=== PROBLEM REQUIREMENTS ===
Each line of the data should be transcribed exactly as given.

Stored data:
───

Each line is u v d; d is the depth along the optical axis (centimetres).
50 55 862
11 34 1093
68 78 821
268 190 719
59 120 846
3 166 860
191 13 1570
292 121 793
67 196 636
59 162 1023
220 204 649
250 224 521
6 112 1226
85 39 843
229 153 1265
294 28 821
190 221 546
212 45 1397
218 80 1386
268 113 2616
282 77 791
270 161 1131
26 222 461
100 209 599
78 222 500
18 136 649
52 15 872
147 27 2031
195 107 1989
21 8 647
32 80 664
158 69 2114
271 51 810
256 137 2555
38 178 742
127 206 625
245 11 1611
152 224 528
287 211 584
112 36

───

=== YOUR SOLUTION ===
Each line is u v d; d is the depth along the optical axis (centimetres).
50 55 862
11 34 1093
68 78 821
268 190 719
59 120 846
3 166 860
191 13 1570
292 121 793
67 196 636
59 162 1023
220 204 649
250 224 521
6 112 1226
85 39 843
229 153 1265
294 28 821
190 221 546
212 45 1397
218 80 1386
268 113 2616
282 77 791
270 161 1131
26 222 461
100 209 599
78 222 500
18 136 649
52 15 872
147 27 2031
195 107 1989
21 8 647
32 80 664
158 69 2114
271 51 810
256 137 2555
38 178 742
127 206 625
245 11 1611
152 224 528
287 211 584
112 36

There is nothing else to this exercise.